Indian Forces Chase, Halt North Korean Ship

Off the Andaman Islands, a North Korea "merchant" ship has dropped anchor after being pursued by Indian forces, as reported India inspects North Korea ship:
In this photo released by the Indian Coast Guard on Sunday, Aug. 9, 2009, North Korean cargo ship MV Mu San is seen in Port Blair, India. The coast guard detained the ”suspicious” ship, which had dropped anchor without permission Wednesday, Aug. 5, 2009 in an island in the Andaman and Nicobar group, after a six-hour chase off the country’s southeastern coast, a coast guard official said Saturday, Aug. 8, 2009 but a preliminary search of the vessel revealed it was carrying sugar and not illicit cargo.
More here:
The newspaper quoted K. R. Nautiyal, an officer of the Coast Guard at Andaman and Nicobar Region, as saying that "several things were amiss" about merchant vessel MV Musen, which later declared that it was carrying 16,500 tons of sugar from Thailand to Umm Qasr in Iraq.

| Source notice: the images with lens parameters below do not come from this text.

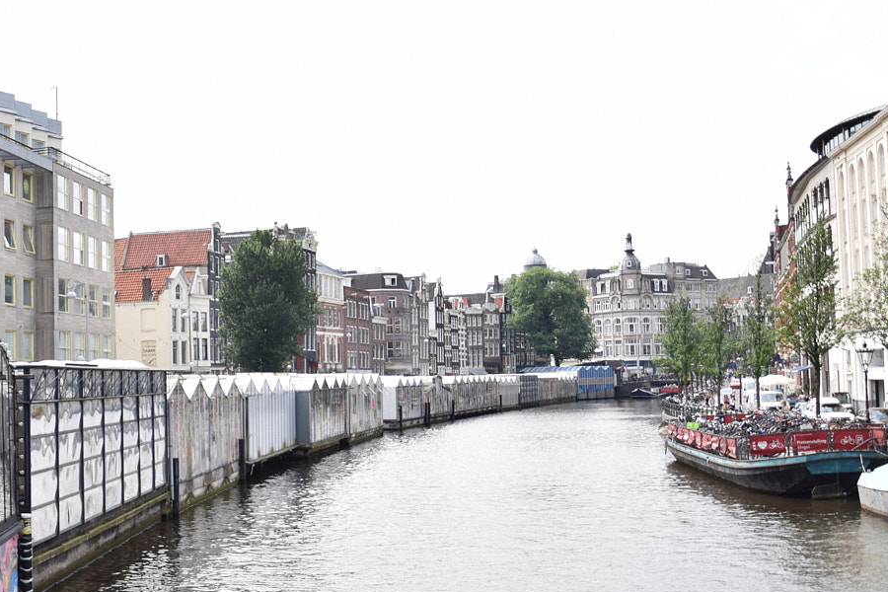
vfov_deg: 28.1
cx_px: 218
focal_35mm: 48
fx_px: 1184
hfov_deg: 39.9
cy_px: 303
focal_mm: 18
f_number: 4
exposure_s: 1/1250
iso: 400
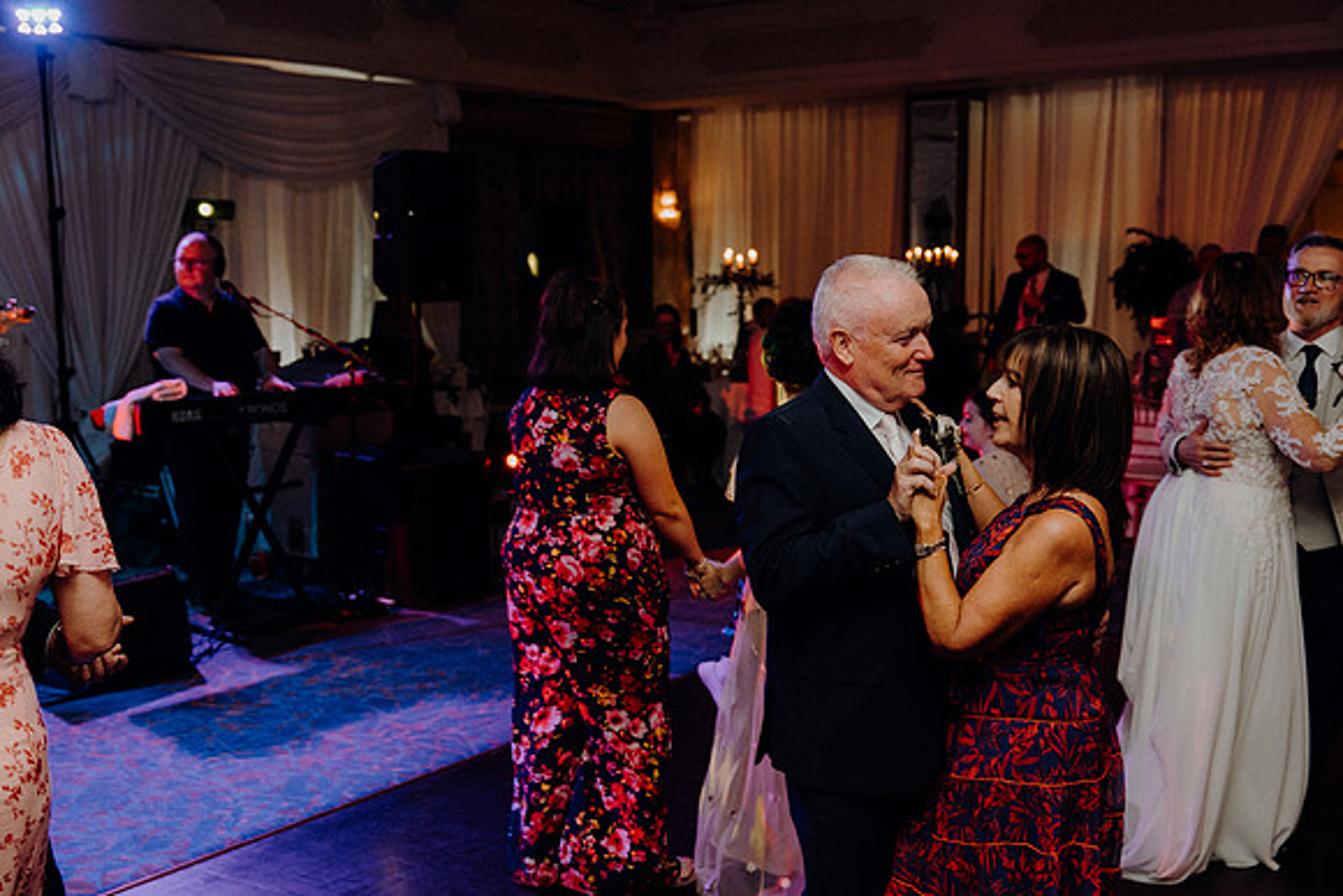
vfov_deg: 32.6
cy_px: 448
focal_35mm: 41
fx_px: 1530
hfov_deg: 47.4
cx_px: 672
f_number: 3.5
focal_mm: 41
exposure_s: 1/200
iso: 2500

The merchant ship shouldn't have dropped anchor in the Indian island in the first place and it didn't respond to signals from the Coast Guard. The ship's log book was found to be vague, the report quoted the officer as saying.

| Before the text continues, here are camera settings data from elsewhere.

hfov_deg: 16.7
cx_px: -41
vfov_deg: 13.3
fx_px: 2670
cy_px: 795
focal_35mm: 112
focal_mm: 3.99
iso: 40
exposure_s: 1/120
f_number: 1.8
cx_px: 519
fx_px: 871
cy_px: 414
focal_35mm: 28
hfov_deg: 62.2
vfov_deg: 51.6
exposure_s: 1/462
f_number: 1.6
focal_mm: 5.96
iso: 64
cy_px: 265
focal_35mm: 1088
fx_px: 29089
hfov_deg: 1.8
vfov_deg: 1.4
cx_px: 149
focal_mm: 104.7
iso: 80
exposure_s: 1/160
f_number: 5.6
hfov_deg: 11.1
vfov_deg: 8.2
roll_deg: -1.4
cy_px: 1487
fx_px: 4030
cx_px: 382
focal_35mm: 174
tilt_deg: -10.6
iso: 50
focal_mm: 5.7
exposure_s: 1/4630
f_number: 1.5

Musen had dropped anchor off Hut Bay island Wednesday afternoon for which it had no permission. When Coast Guard ship Kanakalatha Barua approached it, Musen tried to escape, forcing coast guard men to fire in the air, according to the report.

The ship finally "obeyed", and was brought to Port Blair early on Thursday, according to the report.
Among other odd activity - "fake log books?":
Investigation by Integrated Command of Andaman and Nicobar Island’s officials has revealed that the detained suspicious North Korean Ship MV Mu San made several voyages to China without maintaining proper records. North Korea, now facing sanctions for allegedly building nuclear arms, has been a beneficiary of Chinese material and research.

The Indian Coast Guard detained the MV Mu San with its 39 crewmembers on board late on Friday in the Indian Ocean after it dropped the anchor at Hut Bay, without the permission of the Indian authorities. Indian intelligence agencies also investigating the reason why the ship berthed in Singapore on June 30, though it was not a port of call in the logbook. MV Mu San, which left Laem Chabang port in Thailand on July 27, reached Singapore on July 30 and left for Hut Bay on July 31. But the passports of the crew were not stamped in Singapore, sources said.